Mais il est difficile de l’affirmer avec netteté dans la
mesure où le premier témoignage (plutôt positif) comme
le dernier (plutôt négatif) viennent de "black and coloured
areas".
Quel que soit le milieu ou le type d’école, les relations
entre les élèves paraissent bonnes : «On aurait pu
penser qu’il y aurait certains problèmes de racisme, mais
nous ne sommes que trois "blancs" dans notre école et il n’y
a aucune tension particulière.» Ce témoignage rend
optimiste pour les années à venir, mais il convient, en
raison du peu d’enquêtes qui nous sont parvenues et à
la vue des milieux sociaux dans lesquels sont placés nos participants,
de savoir le nuancer en le prenant pour un témoignage isolé...
L’attitude des élèves
«Les élèves sont détendus et agréables.»
Dans l’ensemble il paraissent relativement à l’aise.
Dans les écoles les plus strictes, on sent cependant «poindre
une certaine révolte.» «Il faut dire que les élèves
sont influencés par les récits que nous leur faisons de
nos écoles (françaises ou autres).»
OBJECTIFS
«L’école sud-africaine est axée principalement
sur le développement des connaissances. On veille aussi à
y développer l’esprit critique des élèves.»
Un professeur nous parle de tentative «d’exploiter le potentiel
de chacun et d’apprendre aux élèves à développer
les relations avec les autres milieux sans tenir compte des différences
sociales, économiques, raciales et culturelles.»
Les objectifs paraissent nobles mais ne semblent pas toujours atteints
. Voyons plutôt :
Niveau
Les différences semblent une fois encore immenses. Ici on parle
de «bon niveau», là de «points très faibles,
de manque d’organisation et de rigueur» ou encore «de
cours qui sautent ou qui sont pris trop à la légère».
«L’enseignement, nous dit-on, ne profite pas toujours aux
élèves.»
Complémentarité par rapport à l’école
française
Nos participants crient d’une seule voix :«Il ne faut pas
hésiter à venir.» «Ici, il y a de vrais problèmes,
mais c’est très enrichissant.»
UNE ANECDOTE
«En "Home Economics", j’ai appris à laver et à
cuisiner, et, croyez-moi, c’est vraiment très pratique !»
RUSSIE
Un seul participant en Russie cette année (en l’occurrence
une participante) donc une seule enquête.
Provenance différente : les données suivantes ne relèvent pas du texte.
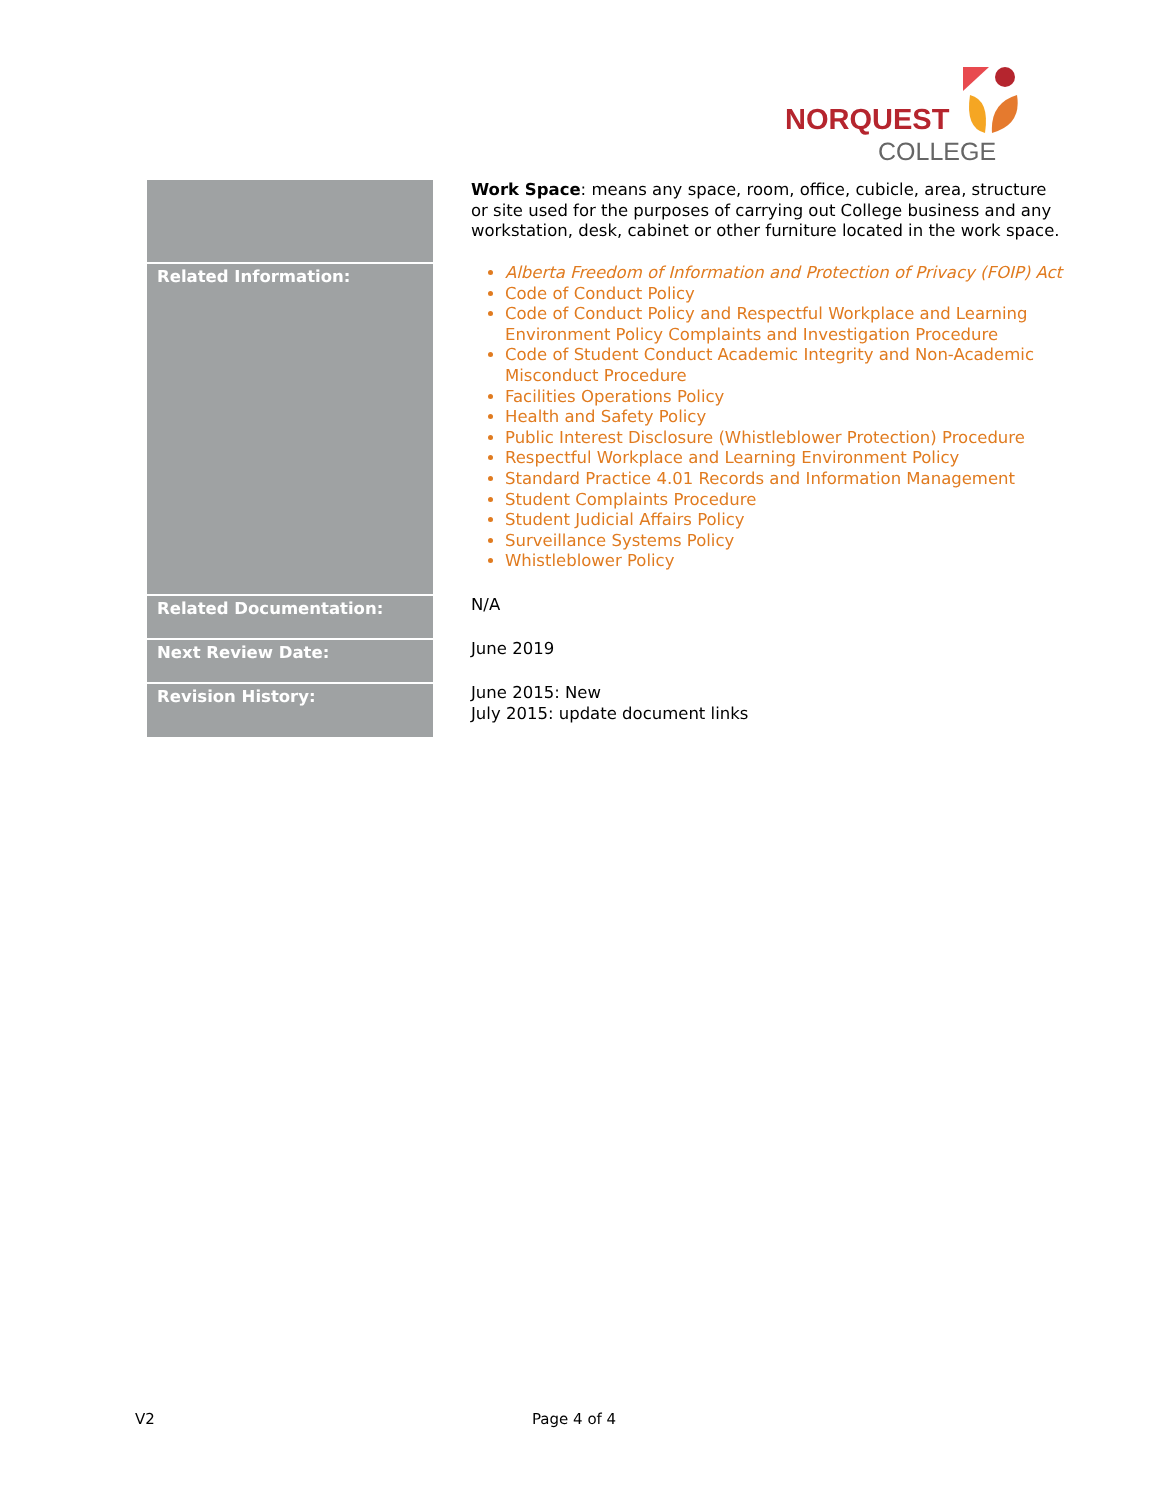NORQUEST
COLLEGE
| | Work Space : means any space, room, office, cubicle, area, structure or site used for the purposes of carrying out College business and any workstation, desk, cabinet or other furniture located in the work space. |
| Related Information: | Alberta Freedom of Information and Protection of Privacy (FOIP) Act Code of Conduct Policy Code of Conduct Policy and Respectful Workplace and Learning Environment Policy Complaints and Investigation Procedure Code of Student Conduct Academic Integrity and Non-Academic Misconduct Procedure Facilities Operations Policy Health and Safety Policy Public Interest Disclosure (Whistleblower Protection) Procedure Respectful Workplace and Learning Environment Policy Standard Practice 4.01 Records and Information Management Student Complaints Procedure Student Judicial Affairs Policy Surveillance Systems Policy Whistleblower Policy |
| Related Documentation: | N/A |
| Next Review Date: | June 2019 |
| Revision History: | June 2015: New July 2015: update document links |
V2 Page 4 of 4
Mais un compte-rendu
qui ne manque pas d’intérêt.
LE DIPLÔME
L’examen intermédiaire, que les jeunes Russes passent vers
leur quatorzième ou quinzième année, permet de les
diriger vers une filière adaptée : "scientifique", "littéraire",
ou "enseignement global". L’examen porte sur le Russe, les Maths,
deux matières choisies par l’élève et une matière
choisie par les professeurs. L’examen dit "de sortie" permet d’entrer
à l’université. Il porte, lui, sur le Russe et sur
les matières choisies par l’élève. Les épreuves
sont notées sur 5. Une note inférieure ou égale à
2 est éliminatoire.
Notre participante juge la structure d’études assez au point,
notamment en ce qui concerne les classes à "profil".
RYTHME SCOLAIRE
Les rythmes annuels
L’année est, comme en France, découpée en trois
trimestres. Les périodes de vacances (des périodes d’une
semaine) se situent en plein milieu et en fin de trimestre.
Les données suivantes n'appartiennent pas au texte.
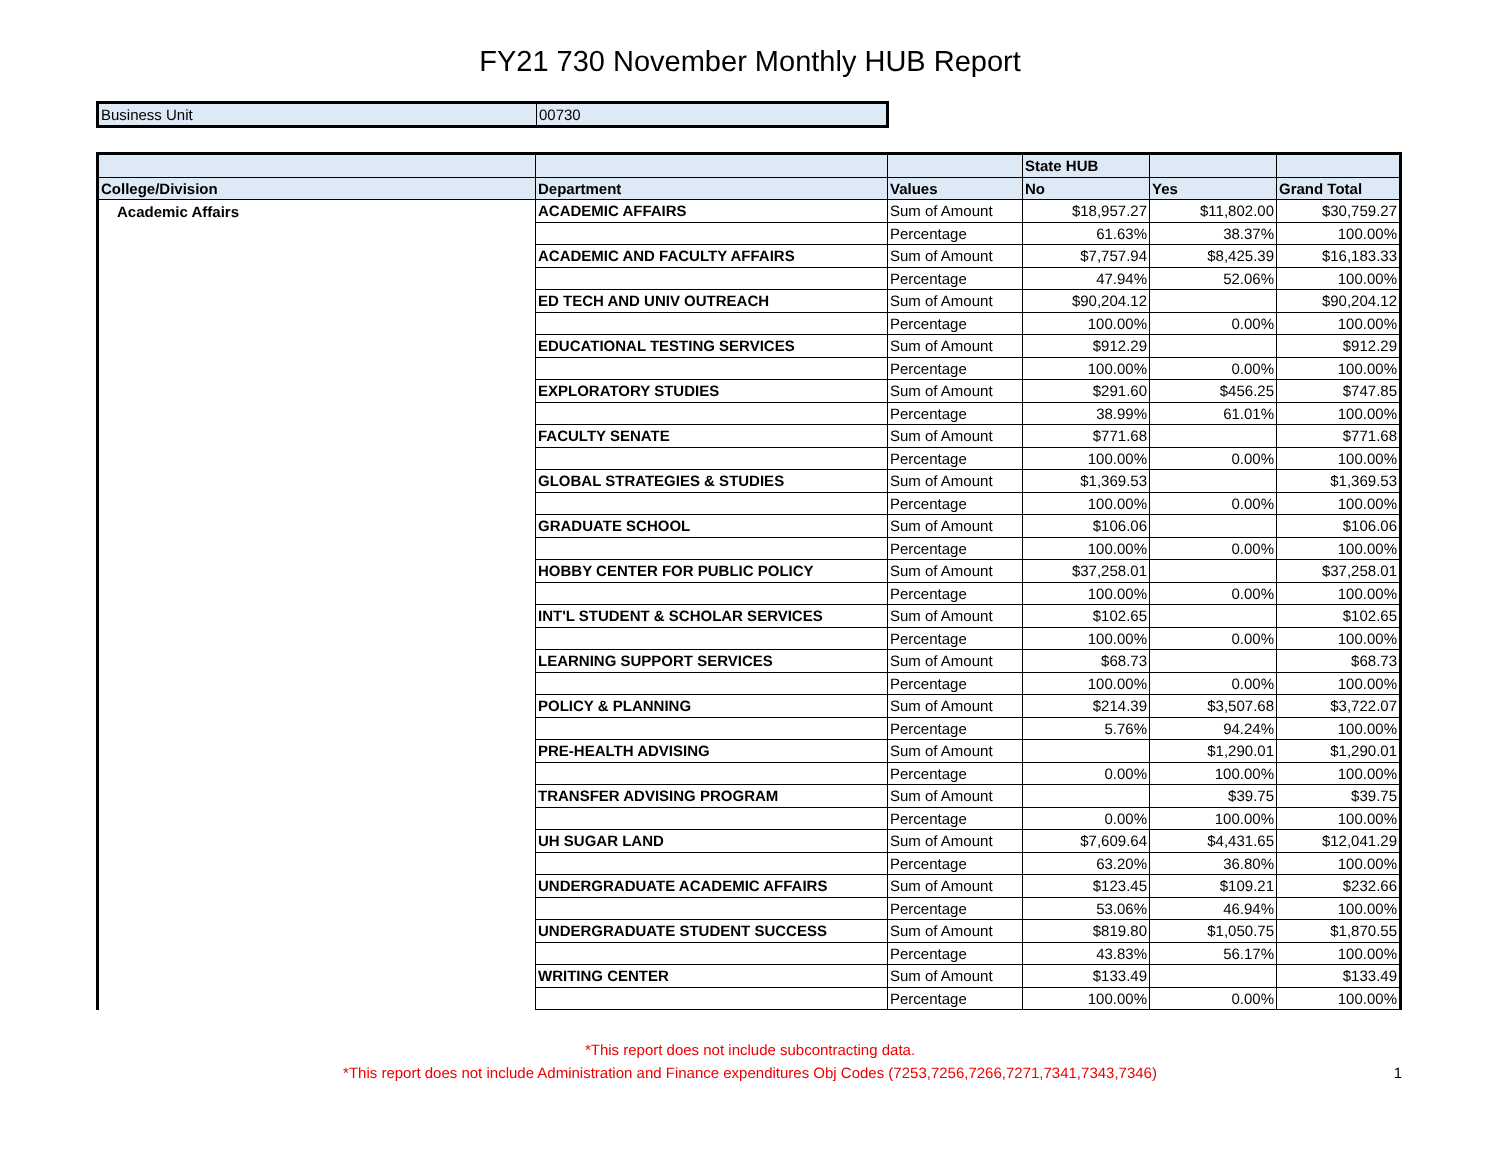FY21 730 November Monthly HUB Report
| Business Unit | 00730 |
| | | | State HUB | | |
| --- | --- | --- | --- | --- | --- |
| College/Division | Department | Values | No | Yes | Grand Total |
| Academic Affairs | ACADEMIC AFFAIRS | Sum of Amount | $18,957.27 | $11,802.00 | $30,759.27 |
| | | Percentage | 61.63% | 38.37% | 100.00% |
| | ACADEMIC AND FACULTY AFFAIRS | Sum of Amount | $7,757.94 | $8,425.39 | $16,183.33 |
| | | Percentage | 47.94% | 52.06% | 100.00% |
| | ED TECH AND UNIV OUTREACH | Sum of Amount | $90,204.12 | | $90,204.12 |
| | | Percentage | 100.00% | 0.00% | 100.00% |
| | EDUCATIONAL TESTING SERVICES | Sum of Amount | $912.29 | | $912.29 |
| | | Percentage | 100.00% | 0.00% | 100.00% |
| | EXPLORATORY STUDIES | Sum of Amount | $291.60 | $456.25 | $747.85 |
| | | Percentage | 38.99% | 61.01% | 100.00% |
| | FACULTY SENATE | Sum of Amount | $771.68 | | $771.68 |
| | | Percentage | 100.00% | 0.00% | 100.00% |
| | GLOBAL STRATEGIES & STUDIES | Sum of Amount | $1,369.53 | | $1,369.53 |
| | | Percentage | 100.00% | 0.00% | 100.00% |
| | GRADUATE SCHOOL | Sum of Amount | $106.06 | | $106.06 |
| | | Percentage | 100.00% | 0.00% | 100.00% |
| | HOBBY CENTER FOR PUBLIC POLICY | Sum of Amount | $37,258.01 | | $37,258.01 |
| | | Percentage | 100.00% | 0.00% | 100.00% |
| | INT'L STUDENT & SCHOLAR SERVICES | Sum of Amount | $102.65 | | $102.65 |
| | | Percentage | 100.00% | 0.00% | 100.00% |
| | LEARNING SUPPORT SERVICES | Sum of Amount | $68.73 | | $68.73 |
| | | Percentage | 100.00% | 0.00% | 100.00% |
| | POLICY & PLANNING | Sum of Amount | $214.39 | $3,507.68 | $3,722.07 |
| | | Percentage | 5.76% | 94.24% | 100.00% |
| | PRE-HEALTH ADVISING | Sum of Amount | | $1,290.01 | $1,290.01 |
| | | Percentage | 0.00% | 100.00% | 100.00% |
| | TRANSFER ADVISING PROGRAM | Sum of Amount | | $39.75 | $39.75 |
| | | Percentage | 0.00% | 100.00% | 100.00% |
| | UH SUGAR LAND | Sum of Amount | $7,609.64 | $4,431.65 | $12,041.29 |
| | | Percentage | 63.20% | 36.80% | 100.00% |
| | UNDERGRADUATE ACADEMIC AFFAIRS | Sum of Amount | $123.45 | $109.21 | $232.66 |
| | | Percentage | 53.06% | 46.94% | 100.00% |
| | UNDERGRADUATE STUDENT SUCCESS | Sum of Amount | $819.80 | $1,050.75 | $1,870.55 |
| | | Percentage | 43.83% | 56.17% | 100.00% |
| | WRITING CENTER | Sum of Amount | $133.49 | | $133.49 |
| | | Percentage | 100.00% | 0.00% | 100.00% |
*This report does not include subcontracting data.
*This report does not include Administration and Finance expenditures Obj Codes (7253,7256,7266,7271,7341,7343,7346)
1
Le rythme hebdomadaire et journalier.
Les cours ont lieu du lundi au vendredi. Quelques classes, dans certaines
écoles, ont lieu le samedi. Les cours durent 40 ou 45 minutes et
s’étalent entre 8H30 et 14H00 environ (dans certaines écoles
15H00). Il n’y a pas de pause pour le déjeuner et cela semble
«parfois dur» pour une jeune française : «A 12
heures, mon ventre crie famine, et puis je trouve ça un peu dommage
car c’est un bon moment pour parler et se retrouver entre amis.»
«Contrairement aux apparences», les emplois du temps paraissent
assez chargés, mais les vacances sont très bien réparties
dans l’année.»
Les matières
L’élève est orienté, en fonction de ses goûts
et de ses résultats à l’examen, vers une des filières
(littéraire, scientifique, globale). A l’intérieur
de chaque filière les matières sont toutes obligatoires..
On peut ajouter à ces matières obligatoires qui constituent
l’ossature du programme 1 ou 2 matières supplémentaires
(art, musique...). (L’exemple ci-dessus concerne une élève
inscrite en scientifique). Le sport est obligatoire, il se pratique 2
fois 40 minutes par semaine.
Au goût de notre participante, ce programme est «un peu léger...»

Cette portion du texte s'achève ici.